#### WORK INSTRUCTIONS:
Transcribe the entries below without changing a word, and omit every picture.

STUDY MATERIAL: Begin

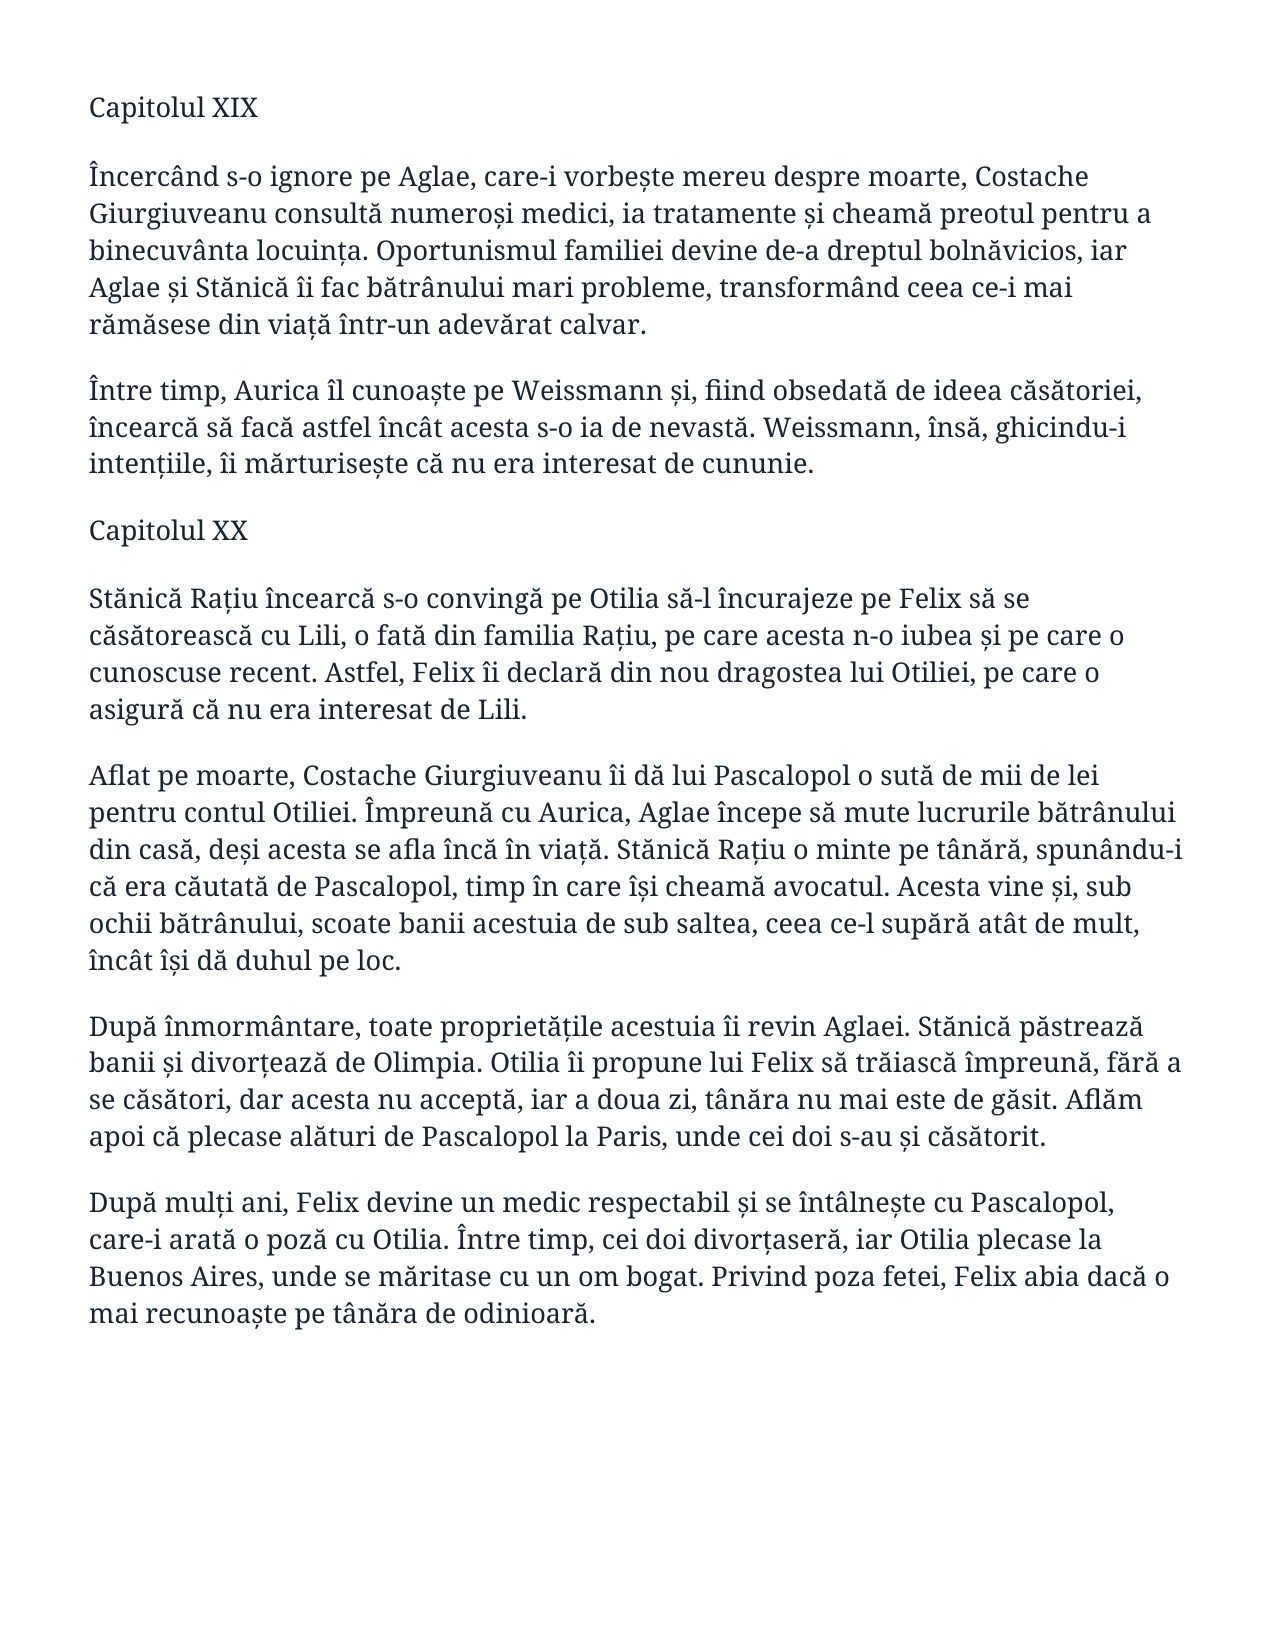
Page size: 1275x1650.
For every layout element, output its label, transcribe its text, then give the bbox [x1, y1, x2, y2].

subtitle Capitolul XIX [89, 89, 1186, 126]
text Aflat pe moarte, Costache Giurgiuveanu îi dă lui Pascalopol o sută de mii de lei pentru contul Otiliei. Împreună cu Aurica, Aglae începe să mute lucrurile bătrânului din casă, deși acesta se afla încă în viață. Stănică Rațiu o minte pe tânără, spunându-i că era căutată de Pascalopol, timp în care își cheamă avocatul. Acesta vine și, sub ochii bătrânului, scoate banii acestuia de sub saltea, ceea ce-l supără atât de mult, încât își dă duhul pe loc. [89, 757, 1186, 978]
text După înmormântare, toate proprietățile acestuia îi revin Aglaei. Stănică păstrează banii și divorțează de Olimpia. Otilia îi propune lui Felix să trăiască împreună, fără a se căsători, dar acesta nu acceptă, iar a doua zi, tânăra nu mai este de găsit. Aflăm apoi că plecase alături de Pascalopol la Paris, unde cei doi s-au și căsătorit. [89, 1007, 1186, 1154]
subtitle Capitolul XX [89, 511, 1186, 548]
text Între timp, Aurica îl cunoaște pe Weissmann și, fiind obsedată de ideea căsătoriei, încearcă să facă astfel încât acesta s-o ia de nevastă. Weissmann, însă, ghicindu-i intențiile, îi mărturisește că nu era interesat de cununie. [89, 371, 1186, 482]
text După mulți ani, Felix devine un medic respectabil și se întâlnește cu Pascalopol, care-i arată o poză cu Otilia. Între timp, cei doi divorțaseră, iar Otilia plecase la Buenos Aires, unde se măritase cu un om bogat. Privind poza fetei, Felix abia dacă o mai recunoaște pe tânăra de odinioară. [89, 1184, 1186, 1331]
text Stănică Rațiu încearcă s-o convingă pe Otilia să-l încurajeze pe Felix să se căsătorească cu Lili, o fată din familia Rațiu, pe care acesta n-o iubea și pe care o cunoscuse recent. Astfel, Felix îi declară din nou dragostea lui Otiliei, pe care o asigură că nu era interesat de Lili. [89, 580, 1186, 727]
text Încercând s-o ignore pe Aglae, care-i vorbește mereu despre moarte, Costache Giurgiuveanu consultă numeroși medici, ia tratamente și cheamă preotul pentru a binecuvânta locuința. Oportunismul familiei devine de-a dreptul bolnăvicios, iar Aglae și Stănică îi fac bătrânului mari probleme, transformând ceea ce-i mai rămăsese din viață într-un adevărat calvar. [89, 158, 1186, 342]
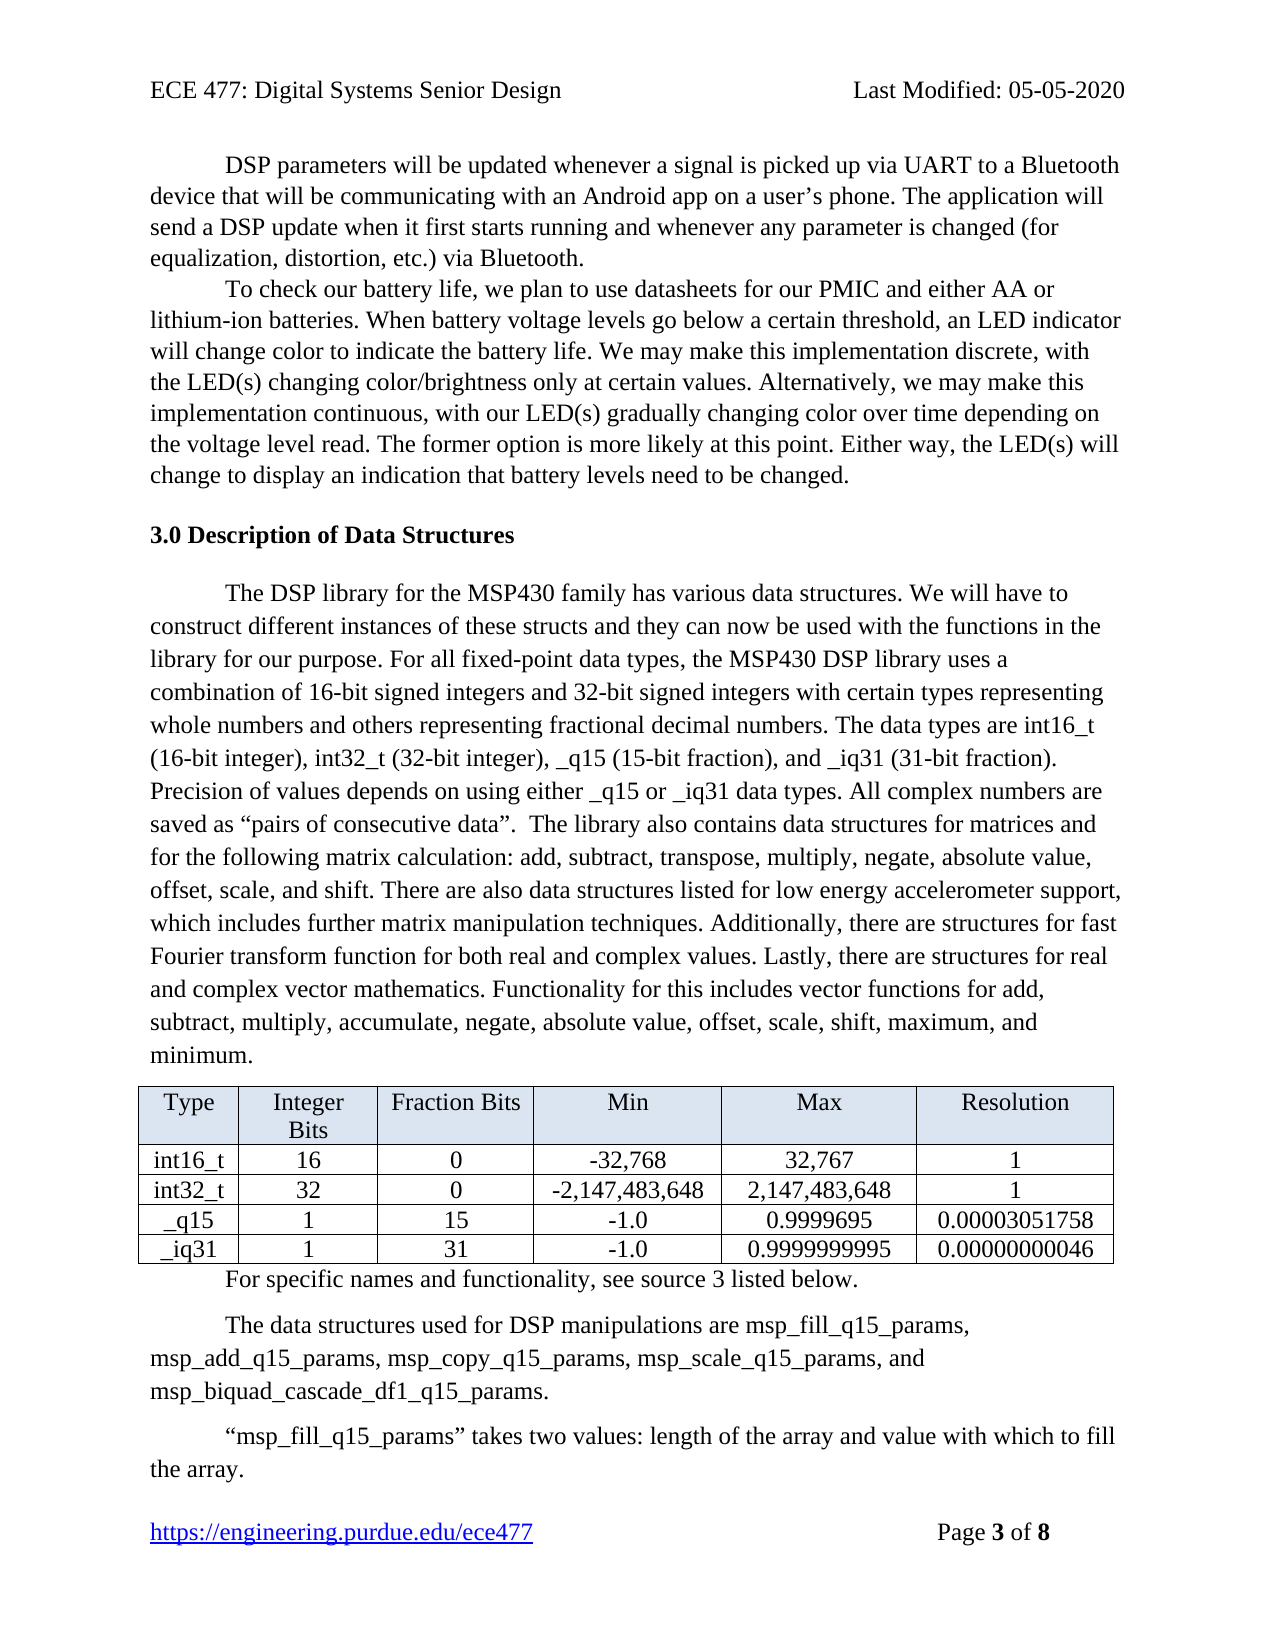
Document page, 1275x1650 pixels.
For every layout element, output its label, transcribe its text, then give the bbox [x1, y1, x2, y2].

STUDY MATERIAL: End

#### SOLUTION TO THE EXERCISE:
Page size: 1275x1650.
For every layout element, output its label, transcribe its text, then give the bbox [x1, y1, x2, y2].

subtitle Capitolul XIX [89, 89, 1186, 126]
text Aflat pe moarte, Costache Giurgiuveanu îi dă lui Pascalopol o sută de mii de lei pentru contul Otiliei. Împreună cu Aurica, Aglae începe să mute lucrurile bătrânului din casă, deși acesta se afla încă în viață. Stănică Rațiu o minte pe tânără, spunându-i că era căutată de Pascalopol, timp în care își cheamă avocatul. Acesta vine și, sub ochii bătrânului, scoate banii acestuia de sub saltea, ceea ce-l supără atât de mult, încât își dă duhul pe loc. [89, 757, 1186, 978]
text După înmormântare, toate proprietățile acestuia îi revin Aglaei. Stănică păstrează banii și divorțează de Olimpia. Otilia îi propune lui Felix să trăiască împreună, fără a se căsători, dar acesta nu acceptă, iar a doua zi, tânăra nu mai este de găsit. Aflăm apoi că plecase alături de Pascalopol la Paris, unde cei doi s-au și căsătorit. [89, 1007, 1186, 1154]
subtitle Capitolul XX [89, 511, 1186, 548]
text Între timp, Aurica îl cunoaște pe Weissmann și, fiind obsedată de ideea căsătoriei, încearcă să facă astfel încât acesta s-o ia de nevastă. Weissmann, însă, ghicindu-i intențiile, îi mărturisește că nu era interesat de cununie. [89, 371, 1186, 482]
text După mulți ani, Felix devine un medic respectabil și se întâlnește cu Pascalopol, care-i arată o poză cu Otilia. Între timp, cei doi divorțaseră, iar Otilia plecase la Buenos Aires, unde se măritase cu un om bogat. Privind poza fetei, Felix abia dacă o mai recunoaște pe tânăra de odinioară. [89, 1184, 1186, 1331]
text Stănică Rațiu încearcă s-o convingă pe Otilia să-l încurajeze pe Felix să se căsătorească cu Lili, o fată din familia Rațiu, pe care acesta n-o iubea și pe care o cunoscuse recent. Astfel, Felix îi declară din nou dragostea lui Otiliei, pe care o asigură că nu era interesat de Lili. [89, 580, 1186, 727]
text Încercând s-o ignore pe Aglae, care-i vorbește mereu despre moarte, Costache Giurgiuveanu consultă numeroși medici, ia tratamente și cheamă preotul pentru a binecuvânta locuința. Oportunismul familiei devine de-a dreptul bolnăvicios, iar Aglae și Stănică îi fac bătrânului mari probleme, transformând ceea ce-i mai rămăsese din viață într-un adevărat calvar. [89, 158, 1186, 342]
Document page, 1275x1650 pixels.
For every layout element, output its label, transcribe its text, then give the bbox [x1, y1, x2, y2].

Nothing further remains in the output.